2. Protect Your Electronics
You can’t control which servers might be hacked. All you can do is hope the businesses and government agencies that collect your data will keep it safe.
You can control your own devices, though.
Hackers sometimes operate by collecting information from individual devices infected with malware. How does that software get on your device? Often it comes from phishing links you click and files you download.
First, be careful when clicking on links in emails and messages. The same goes for files attached to messages.
Second, invest in malware protection. I don’t click on links in messages, but occasionally, my software alerts me that I’ve clicked on a page from search results that may be infected. Malware and virus detection and protection tools do work.
Third, protect your Wi-Fi network. Make sure that the lock is visible next to your router on the list. When traveling, avoid inputting sensitive data or visiting financial sites on public Wi-Fi. If you’re a road warrior, a VPN can help keep your information safe.
3. Consider Identity Theft Protection
Every time I hear about a big cyberattack, I panic, especially if it’s a business that might have my information on file.
Identity theft protection helps me sleep a little better at night. I use Aura.
Aura not only covers costs if your identity is compromised, but you’ll also get alerts when something’s fishy with your credit. This can help you take action quickly to prevent further damage.
4. Protect Deceased Loved Ones
When someone dies, the stress of making arrangements can cause tasks to slip through the cracks, but there are some things you can do to protect your loved one’s identity.

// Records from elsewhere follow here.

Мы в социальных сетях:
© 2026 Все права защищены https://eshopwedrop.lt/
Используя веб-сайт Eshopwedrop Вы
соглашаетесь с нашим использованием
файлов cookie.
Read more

The first is to keep sensitive information out of the obituary. If you turn your loved one’s social media presence into a legacy account, scroll through and remove anything that could be used to apply for credit such as the mother’s maiden name, birthdate, and birthplace are especially valuable to synthetic identity thieves.
5. Safeguard Your Child’s Identity
Take measures to limit those who have your child’s Social Security card. Tuck the card away for safekeeping and only take it out when you absolutely need to. If you ever dispose of paperwork that has your child’s information on it, shred it first.

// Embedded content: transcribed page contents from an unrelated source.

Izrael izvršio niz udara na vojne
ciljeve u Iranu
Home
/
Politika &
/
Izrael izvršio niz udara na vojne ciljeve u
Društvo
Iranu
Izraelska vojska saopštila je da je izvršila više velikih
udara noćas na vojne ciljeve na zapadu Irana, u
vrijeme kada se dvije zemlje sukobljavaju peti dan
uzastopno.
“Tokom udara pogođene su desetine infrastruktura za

Social media can provide a research source for identity thieves. Avoid posting details publicly online like your child’s name, date of birth, or birthplace. If you want to share such information, lock your profile down so that only people you know in real life can see it.
What to Do If You’ve Been Victim?
So you’ve found out one or more of your credentials has been used for fraud. What next?
It’s important to take action quickly to avoid further damage. The steps below can help get you started.
1. Change Passwords
Did the identity thief gain access to one or more of your online accounts? Even if this isn’t the case, changing your password can’t hurt.
2. Contact Your Bank
If you believe your bank account might be impacted by synthetic identity fraud, get in touch with customer service as soon as possible. Gather as many details as you can. Your lender should be able to walk you through the next steps.
3. File an FTC Report
Social Security numbers often get caught up in synthetic identity fraud. If your Social Security number was stolen, you’ll want to report it as soon as possible.
The best place to file a fraud report is IdentityTheft.gov. The site is set up to walk you through the steps of reporting the fraud and starting the recovery process. This includes contacting affected companies, placing a fraud alert and requesting a copy of your credit report, alerting the FTC of the incident, and filing a police report, if applicable.
Synthetic identity theft is yet another way scammers are using personal information to commit fraud. While it might not hit individual consumers as directly as traditional identity theft, it has long-lasting repercussions on governments and businesses, as well as the people who rely on the products and services they offer. It’s important to take measures to reduce your risk to prevent identity theft from impacting you.